Conte minha verdadeira história, a história de um cara que sempre acreditou no cinema nacional e que, mais cedo do que todos pensam, pode construir a indústria do cinema no Brasil. A história de um ator bom ou mau que sempre manteve cheios os cinemas. Que nunca dependeu do INC – Instituto Nacional do Cinema – para fazer um filme. Que nunca recebeu uma crítica construtiva da crítica cinematográfica especializada – crítica que se diz intelectual. Crítica que aplaude um cinema cheio de símbolos, enrolado, complicado, pretensioso, mas sem público. A história de um cara que pensa em fazer cinema apenas para
divertir o público, por acreditar que cinema é diversão, e seus filmes nunca pretenderam mais do que isso. Enfim, a história de um cara que nunca deixou a peteca cair.

Mas por que vocês se preocupam tanto com o que eu ganho? Vão perguntar pro Pelé, que marcou mil gols. Ele é muito mais rico que eu. Tudo que tenho em meu nome é a casa onde moro. O resto está tudo em nome da Pam-Filmes.

Tenho o necessário para pensar em fazer amanhã ou depois a indústria cinematográfica de que falei. Tenho câmeras de filmar, holofotes, lâmpadas, cavalos, cenários, agências em São Paulo, Rio, Norte do país, e uma fazenda de 184 alqueires no Vale do Paraíba – Taubaté – que serve perfeitamente de estúdio para os filmes que rodo. Como vê, tudo que ganho é aplicado na Pam-Filmes, no cinema brasileiro. E depois vêm esses críticos de cinema metidos a intelectuais dizendo: “O Mazzaropi tá cheio de dinheiro. Ele tá podre de rico. Não sabe onde pôr o dinheiro”. Não são capazes de entender que eu faço cinema como indústria. E o cinema é uma indústria como qualquer outra. Eu faço o cinema-indústria e vou fazer a indústria brasileira de cinema. [...] e não estou longe dela. Não uma indústria exportadora. Não sou visionário. Uma indústria que seja capaz de suprir o mercado interno de filmes é o suficiente. Não podemos pensar em conquistar o mercado externo – nós não temos nem lâmpadas aqui. Tudo que temos vem de lá. Mas, se nós pudermos ter uma indústria produzindo fitas nacionais, se nossas salas ficassem ocupadas por fitas nacionais, quanto dinheiro nós estaríamos evitando de mandar para fora!

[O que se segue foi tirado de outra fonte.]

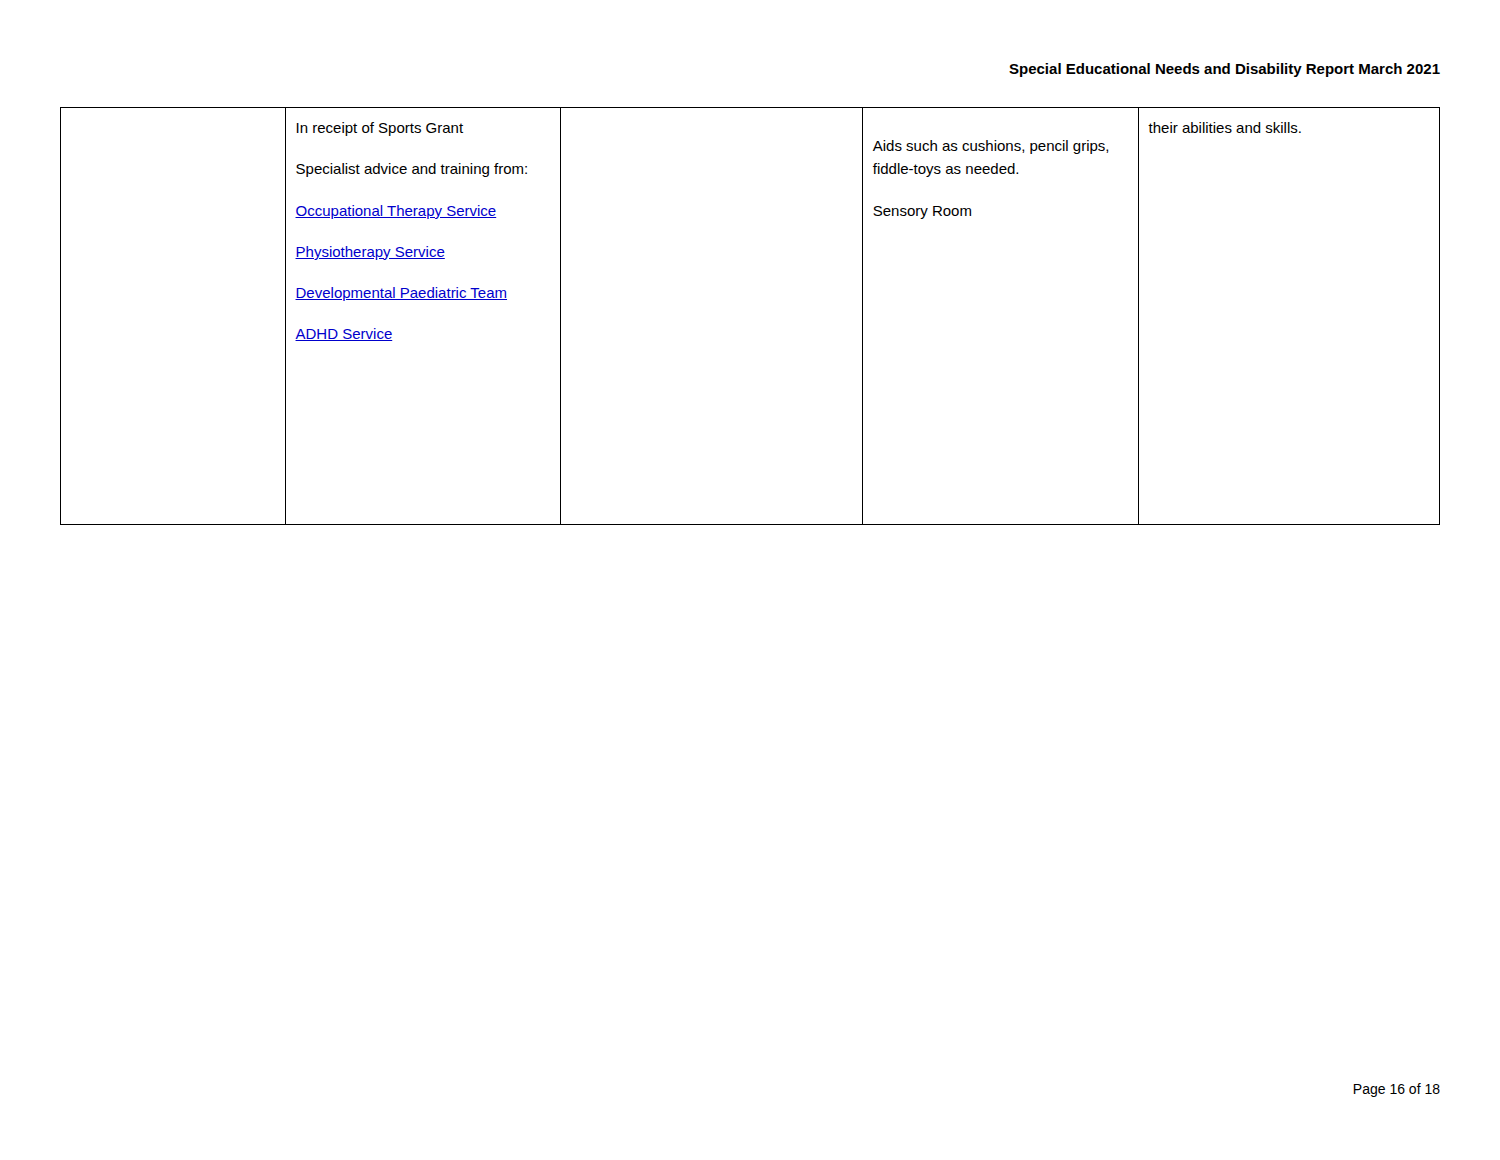Special Educational Needs and Disability Report March 2021
| | In receipt of Sports Grant Specialist advice and training from: Occupational Therapy Service Physiotherapy Service Developmental Paediatric Team ADHD Service | | Aids such as cushions, pencil grips, fiddle-toys as needed. Sensory Room | their abilities and skills. |
Page 16 of 18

E tenho mesmo [raiva dos intelectuais]. É fácil um fulano sentar numa máquina e escrever: “Hoje estréia mais um filme de Mazzaropi. Não precisam ir ver, é mais uma bela porcaria”. Mas não explicam por quê.
Talvez com raiva pelo fato de eu ganhar dinheiro, talvez por acreditarem que faço as fitas só para ganhar dinheiro. Mas não é verdade, porque o maior de todos os juízes fugiria dos cinemas se isso fosse verdade – o público.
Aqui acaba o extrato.